*Text for analysis*.
BEGIN

Error detection separates Claude from GPT-4o
The adversarial error-detection axis is the decisive axis in this benchmark. Table 3 reports per-error-type detection rates across the five models with full coverage. Across the six non-degenerate error types with meaningful sample size, Claude models detect adversarial errors at 85–97%; GPT-4o models detect at 38–76%. The largest gaps are on step omission (Haiku 96.6% vs GPT-4o 59.2%) and tool substitution (Opus 96.8% vs GPT-4o 53.2%). The gap on quantity error (91.7% vs 37.5–45.8%) is notable because quantity errors are arguably the subtlest category — they require verifying a specific numerical claim rather than catching a qualitative mismatch.
| Error type | n | GPT-4o | GPT-4o-mini | Haiku 4.5 | Sonnet 4.5 | Opus 4.5 |
|---|---|---|---|---|---|---|
| step_swap | 428 | 0.729 | 0.755 | 0.956 | 0.967 | 0.967 |
| step_omission | 206 | 0.592 | 0.738 | 0.966 | 0.947 | 0.850 |
| action_modification | 181 | 0.597 | 0.481 | 0.895 | 0.934 | 0.945 |
| tool_substitution | 124 | 0.532 | 0.524 | 0.911 | 0.952 | 0.968 |
| causal_reversal | 123 | 0.602 | 0.537 | 0.911 | 0.911 | 0.911 |
| quantity_error | 24 | 0.458 | 0.375 | 0.917 | 0.875 | 0.917 |
| Weighted mean | 1,090 | 0.639 | 0.647 | 0.936 | 0.947 | 0.933 |
Two readings compete. The Claude-family gap could reflect genuinely more careful procedural scrutiny, or it could reflect a higher base rate of "flagging errors when prompted" — which would inflate detection rates at the cost of false positives on matched-correct descriptions. Disambiguating requires a symmetric correct-description counter-set where the described procedure is actually correct and the model must not flag. We do not have that counter-set in this release; constructing it is the highest-priority follow-up, and we treat the current number as a detection-plus-propensity composite.

END

*Records provided*.

BEGIN

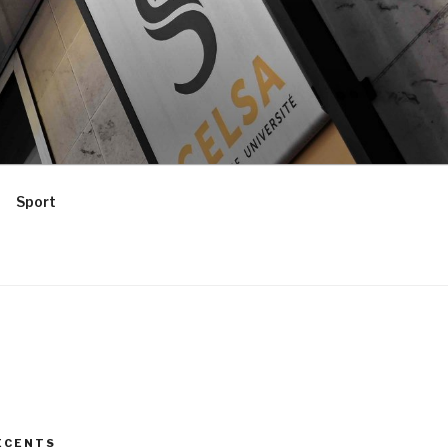
Sport
ÉCENTS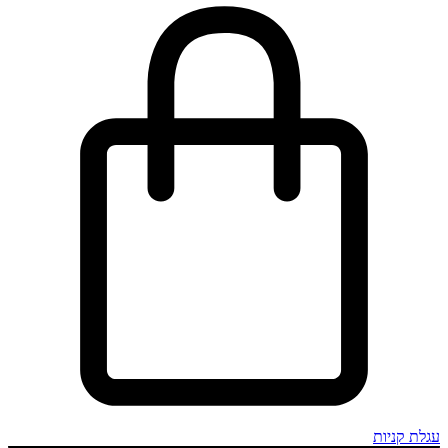
עגלת קניות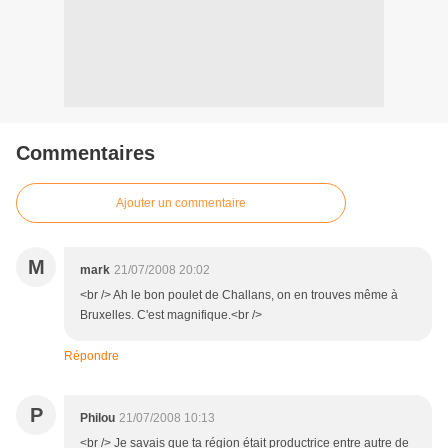
Commentaires
Ajouter un commentaire
M
mark
21/07/2008 20:02
<br /> Ah le bon poulet de Challans, on en trouves même à
Bruxelles. C'est magnifique.<br />
Répondre
P
Philou
21/07/2008 10:13
<br /> Je savais que ta région était productrice entre autre de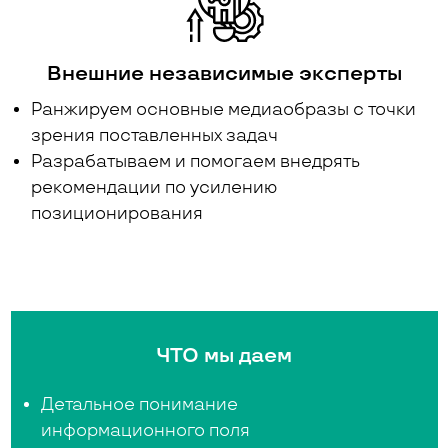
Внешние независимые эксперты
Ранжируем основные медиаобразы с точки
зрения поставленных задач
Разрабатываем и помогаем внедрять
рекомендации по усилению
позиционирования
ЧТО мы даем
Детальное понимание
информационного поля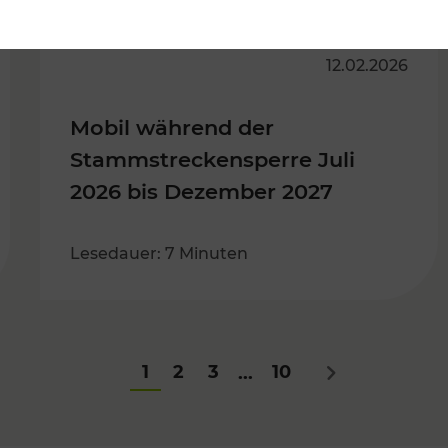
12.02.2026
Mobil während der
Stammstreckensperre Juli
2026 bis Dezember 2027
Lesedauer: 7 Minuten
1
2
3
10
...
Nächstes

END

*Exercise aim*.
Using the text on error detection, answer:
(a) According to the table, what is the weighted mean detection rate for Sonnet 4.5?
(b) What does the text say quantity errors require verifying?
(c) What kind of counter-set does the text say is needed to tell the two competing readings apart?

*Written solution*.
(a) 0.947.
(b) A specific numerical claim, rather than catching a qualitative mismatch.
(c) A symmetric correct-description counter-set, where the described procedure is actually correct and the model must not flag it.